March 28, 2003 — Attorneys for Maricopa County Sheriff Joe Arpaio filed a motion Feb. 25 in federal court to prohibit anyone involved in a pending civil case against the Sheriff’s Office from speaking to the media.

The case involves a lawsuit brought against the sheriff’s office after the beating of Jefferson Davis McGee in May 2001 by Maricopa County Jail inmates who thought he had raped and murdered a child.

Phoenix New Times columnist Robert Nelson alleges that the motion, which he said mentions him by name several times, is intended to prevent him from gathering more information about the case.

“Witnesses have come to me with testimony that [the Sheriff’s department] wants to keep secret. They’re clearly just trying to keep me from being a part of the investigation,” Nelson said.
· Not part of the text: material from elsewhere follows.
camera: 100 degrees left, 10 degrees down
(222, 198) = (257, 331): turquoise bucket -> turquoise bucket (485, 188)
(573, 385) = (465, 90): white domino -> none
“The gag order is an attempt to stop the free flow of information that would allow us to know what actually happened,” Nelson said.

Attorneys for McGee filed a civil suit against the Sheriff’s office in April of 2002 for placing McGee in a harmful situation. Those accused of crimes against children are usually away from the general population of maximum-security inmates. McGee suffered severe injuries which required emergency surgery.

According to Nelson, records suggest that jail administrators may have placed McGee in the jail’s maximum security pod to invoke an involuntary confession.

“It’s like throwing someone in a tank to get him to talk,” Nelson said.

After reviewing jail videos of the incident and court documents, Nelson called for a federal criminal investigation of Arpaio for civil rights violations in a March 6 column.

McGee was accused of involvement in the rape and murder of 8-year-old Elizabeth Byrd. According to McGee’s attorney, Jason Lamm, the charges were dismissed shortly after the beating when the murderer came forward with a confession in May 2001.